** DATA LISTING **

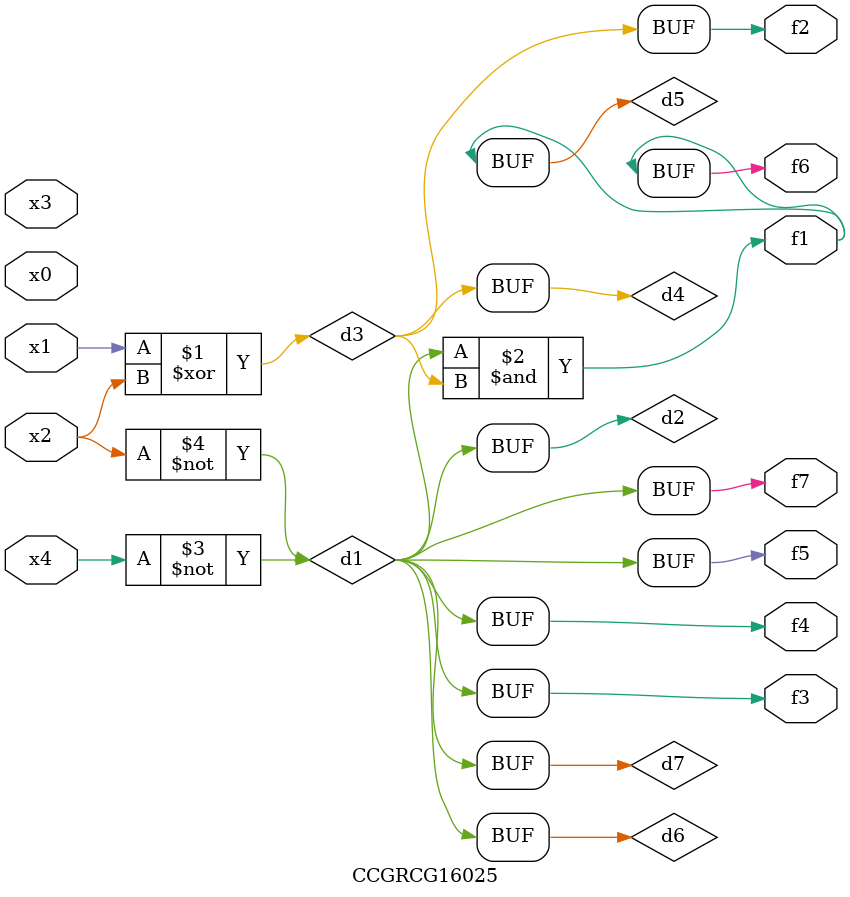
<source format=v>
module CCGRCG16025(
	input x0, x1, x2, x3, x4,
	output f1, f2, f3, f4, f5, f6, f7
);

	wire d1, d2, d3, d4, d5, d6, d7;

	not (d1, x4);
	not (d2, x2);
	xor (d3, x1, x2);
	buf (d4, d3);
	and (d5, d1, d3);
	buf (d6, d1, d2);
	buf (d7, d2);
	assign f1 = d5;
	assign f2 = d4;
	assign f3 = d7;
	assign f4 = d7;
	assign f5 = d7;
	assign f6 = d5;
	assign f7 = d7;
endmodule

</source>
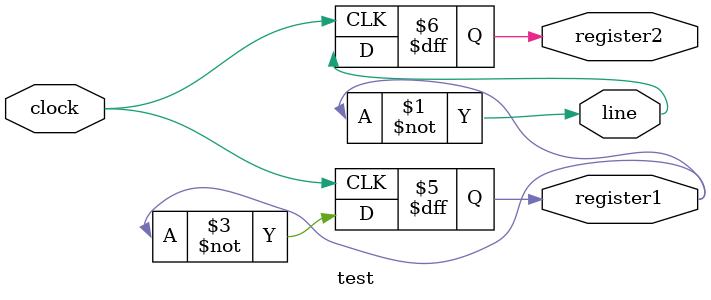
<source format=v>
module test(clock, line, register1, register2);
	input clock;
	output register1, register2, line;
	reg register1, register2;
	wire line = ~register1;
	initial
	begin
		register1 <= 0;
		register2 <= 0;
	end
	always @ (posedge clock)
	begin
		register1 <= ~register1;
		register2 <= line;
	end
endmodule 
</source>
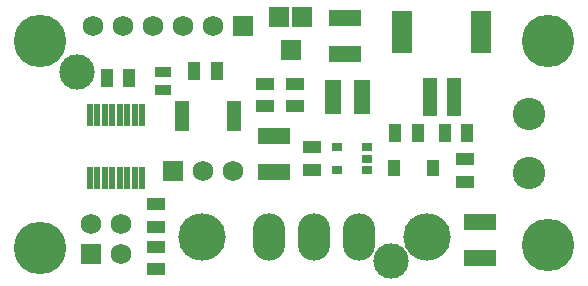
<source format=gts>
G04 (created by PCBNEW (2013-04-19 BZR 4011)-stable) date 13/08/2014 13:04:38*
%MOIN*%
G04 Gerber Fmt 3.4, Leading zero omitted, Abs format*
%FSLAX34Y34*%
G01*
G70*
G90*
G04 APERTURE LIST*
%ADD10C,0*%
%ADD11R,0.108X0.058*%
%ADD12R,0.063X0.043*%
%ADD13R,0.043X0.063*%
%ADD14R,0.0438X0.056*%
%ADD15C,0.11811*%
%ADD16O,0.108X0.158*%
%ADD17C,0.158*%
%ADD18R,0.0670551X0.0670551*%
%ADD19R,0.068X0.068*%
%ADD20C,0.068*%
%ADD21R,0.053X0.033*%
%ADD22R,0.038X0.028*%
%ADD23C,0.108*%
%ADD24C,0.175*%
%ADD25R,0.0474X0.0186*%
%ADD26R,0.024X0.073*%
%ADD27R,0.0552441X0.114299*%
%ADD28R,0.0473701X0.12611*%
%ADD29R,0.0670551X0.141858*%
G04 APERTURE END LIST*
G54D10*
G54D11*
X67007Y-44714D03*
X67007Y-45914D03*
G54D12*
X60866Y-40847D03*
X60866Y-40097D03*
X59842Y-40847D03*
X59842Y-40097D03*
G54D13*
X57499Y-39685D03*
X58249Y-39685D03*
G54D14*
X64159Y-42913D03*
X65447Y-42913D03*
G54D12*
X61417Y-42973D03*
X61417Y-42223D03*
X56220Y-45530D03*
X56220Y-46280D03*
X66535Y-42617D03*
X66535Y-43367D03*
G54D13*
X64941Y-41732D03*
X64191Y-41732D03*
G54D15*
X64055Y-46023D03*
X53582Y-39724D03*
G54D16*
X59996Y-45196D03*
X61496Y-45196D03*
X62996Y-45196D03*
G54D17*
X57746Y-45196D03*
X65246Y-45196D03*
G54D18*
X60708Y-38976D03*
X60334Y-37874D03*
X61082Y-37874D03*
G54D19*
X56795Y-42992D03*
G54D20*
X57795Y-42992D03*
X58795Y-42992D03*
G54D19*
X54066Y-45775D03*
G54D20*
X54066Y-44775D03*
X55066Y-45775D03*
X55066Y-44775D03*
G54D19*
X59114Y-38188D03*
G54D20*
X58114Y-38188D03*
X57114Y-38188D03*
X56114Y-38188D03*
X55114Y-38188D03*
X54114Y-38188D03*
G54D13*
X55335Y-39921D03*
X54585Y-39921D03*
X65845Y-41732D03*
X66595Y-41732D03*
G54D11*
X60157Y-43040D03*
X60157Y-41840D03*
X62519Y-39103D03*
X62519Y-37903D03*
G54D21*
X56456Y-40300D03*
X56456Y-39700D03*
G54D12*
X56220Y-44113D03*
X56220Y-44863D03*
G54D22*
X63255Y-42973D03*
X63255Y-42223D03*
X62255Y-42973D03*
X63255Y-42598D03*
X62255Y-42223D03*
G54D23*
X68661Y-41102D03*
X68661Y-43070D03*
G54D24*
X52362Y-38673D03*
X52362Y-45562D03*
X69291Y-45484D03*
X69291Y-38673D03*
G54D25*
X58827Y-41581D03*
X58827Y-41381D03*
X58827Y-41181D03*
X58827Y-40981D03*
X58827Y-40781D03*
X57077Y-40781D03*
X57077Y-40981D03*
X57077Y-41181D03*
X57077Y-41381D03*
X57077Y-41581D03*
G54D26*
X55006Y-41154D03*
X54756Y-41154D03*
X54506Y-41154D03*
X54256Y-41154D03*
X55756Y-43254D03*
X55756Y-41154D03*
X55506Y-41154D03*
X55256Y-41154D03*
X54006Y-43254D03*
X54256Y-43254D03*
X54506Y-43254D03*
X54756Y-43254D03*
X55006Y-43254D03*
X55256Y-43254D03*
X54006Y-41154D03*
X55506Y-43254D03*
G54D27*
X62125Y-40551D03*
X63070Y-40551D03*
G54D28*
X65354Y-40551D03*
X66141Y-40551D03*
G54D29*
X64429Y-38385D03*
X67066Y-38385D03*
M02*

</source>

** WHAT TO DO **
Find where the line with "X55335Y-39921D03*" sits in the material above, then copy exactly from it through the line with "X54506Y-41154D03*". Add no other line.

** RESPONSE TO THE TASK **
X55335Y-39921D03*
X54585Y-39921D03*
X65845Y-41732D03*
X66595Y-41732D03*
G54D11*
X60157Y-43040D03*
X60157Y-41840D03*
X62519Y-39103D03*
X62519Y-37903D03*
G54D21*
X56456Y-40300D03*
X56456Y-39700D03*
G54D12*
X56220Y-44113D03*
X56220Y-44863D03*
G54D22*
X63255Y-42973D03*
X63255Y-42223D03*
X62255Y-42973D03*
X63255Y-42598D03*
X62255Y-42223D03*
G54D23*
X68661Y-41102D03*
X68661Y-43070D03*
G54D24*
X52362Y-38673D03*
X52362Y-45562D03*
X69291Y-45484D03*
X69291Y-38673D03*
G54D25*
X58827Y-41581D03*
X58827Y-41381D03*
X58827Y-41181D03*
X58827Y-40981D03*
X58827Y-40781D03*
X57077Y-40781D03*
X57077Y-40981D03*
X57077Y-41181D03*
X57077Y-41381D03*
X57077Y-41581D03*
G54D26*
X55006Y-41154D03*
X54756Y-41154D03*
X54506Y-41154D03*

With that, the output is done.